The Post, however, reported that Ulukaya “is being replaced and may even be stripped of his chairman role,” with unnamed sources saying TPG “is deep into a search with Chobani’s board for Ulukaya’s successor.”

“That is absolutely not true,” Gonda said.

“Hamdi is Chobani’s owner, founder, CEO, and chairman of the board. It’s Hamdi’s decision to make,” he said.

In addition, Ulukaya will remain chairman of the board and will remain involved before, during and after a new CEO is selected, he said.

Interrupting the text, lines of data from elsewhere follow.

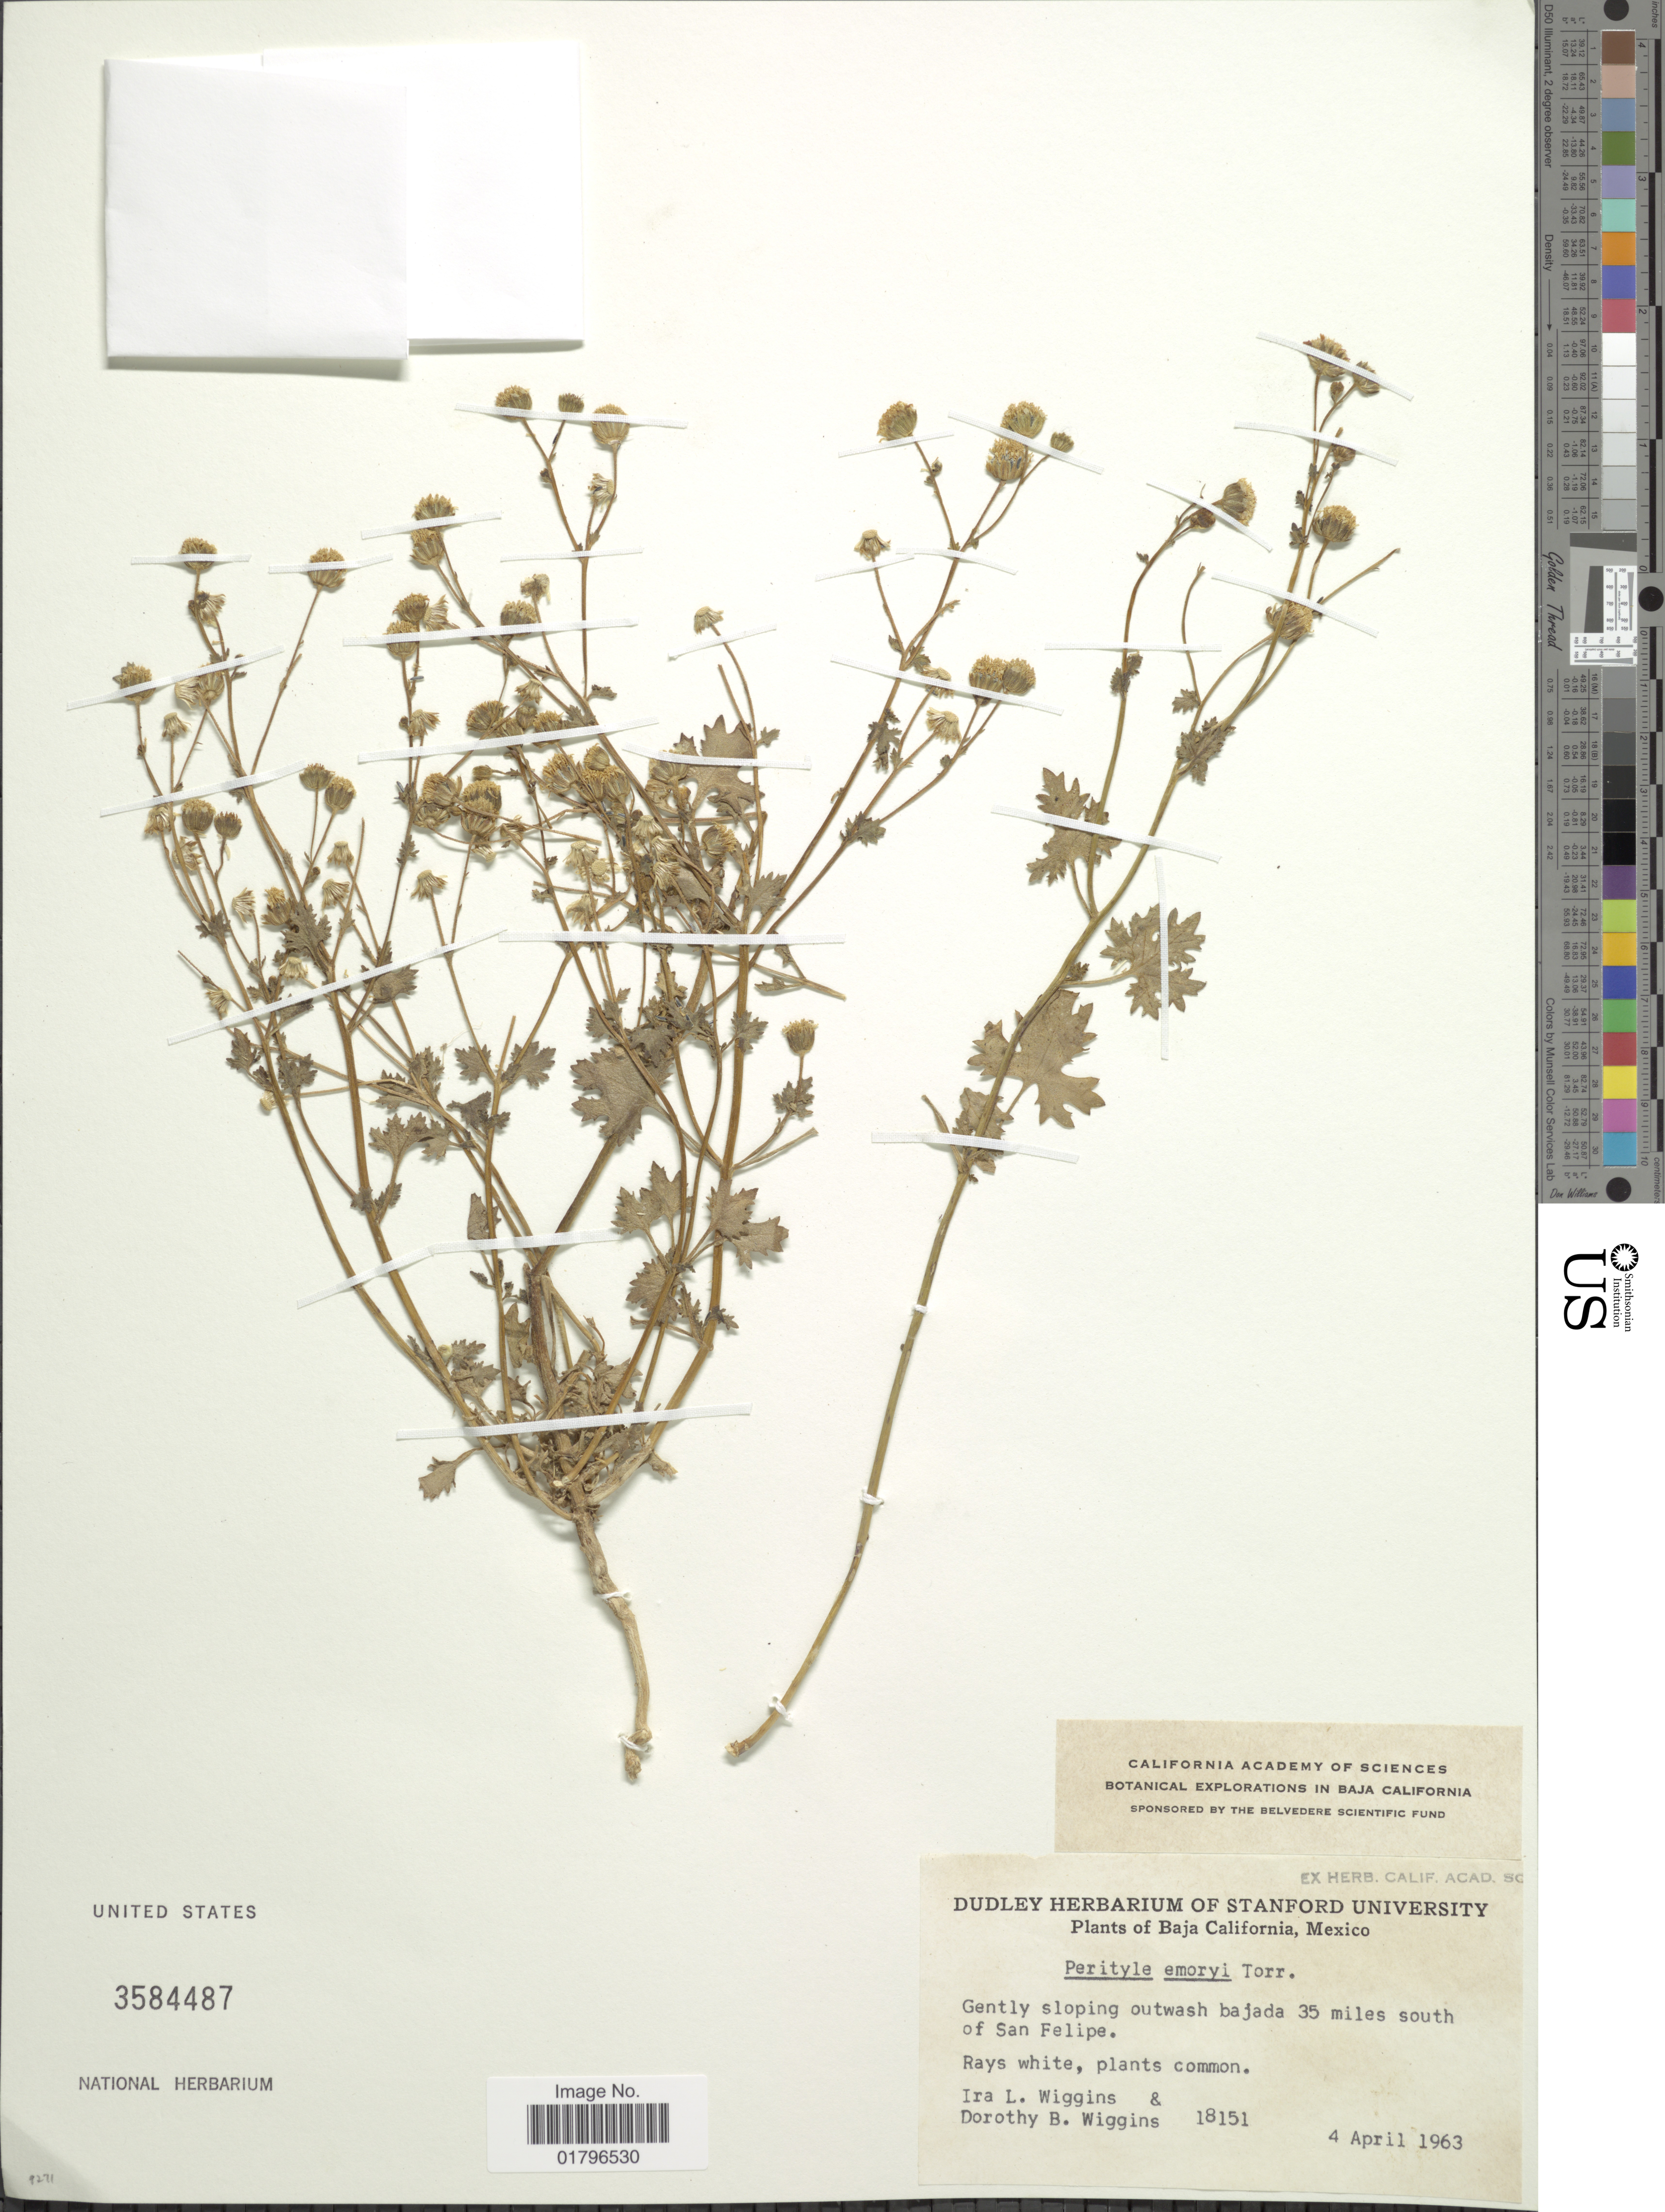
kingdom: Plantae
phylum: Tracheophyta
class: Magnoliopsida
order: Asterales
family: Asteraceae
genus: Perityle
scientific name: Perityle emoryi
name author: Torr.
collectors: I. L. Wiggins & D. B. Wiggins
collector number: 18151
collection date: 1963-04-04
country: Mexico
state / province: Baja California Sur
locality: Gently sloping outwash bajada 35 miles south of San Felipe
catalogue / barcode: US 3584487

The Post also reported that “TPG execs are still scrambling to reverse financial wreckage” from Chobani’s product recall, which in fourth quarter 2013 spurred negative Ebitda – earnings before interest, taxes, depreciation, and amortization – of $87 million.

The Post reported the company continued in negative Ebitda territory over the first half of 2014 and faces more financial turmoil if it doesn’t meet its 2015 targets.

Gonda declined to comment on the private company’s financial figures for the fourth quarter of 2013 and the first half of 2014, but said Chobani has shown positive Ebitda for the past six months, has increased market share for the last four Nielson periods, has made strong distribution gains, and is positioned for a strong 2015.

The Post’s depiction of financial and operational turmoil is “absolutely false,” Gonda said.

The company has several new products coming off the line in January alone. Every product is launched with Ulukaya’s approval, and the investment by TPG supports the company’s goal of new product platforms to continue to grow, he said.

“Our plan is working, and starts back with the capital raise. We’re seeing significant indicators of performance and growth,” he said.

Chobani is the No.1 yogurt brand in America, and the company sees considerable opportunity to grow the category, even doubling it in the next five years, Gonda said.

The company’s plant in Twin Falls, Idaho, is the largest yogurt plant in the world, is fully optimized with new and highly experienced leadership and is at full capacity per the original design, he said.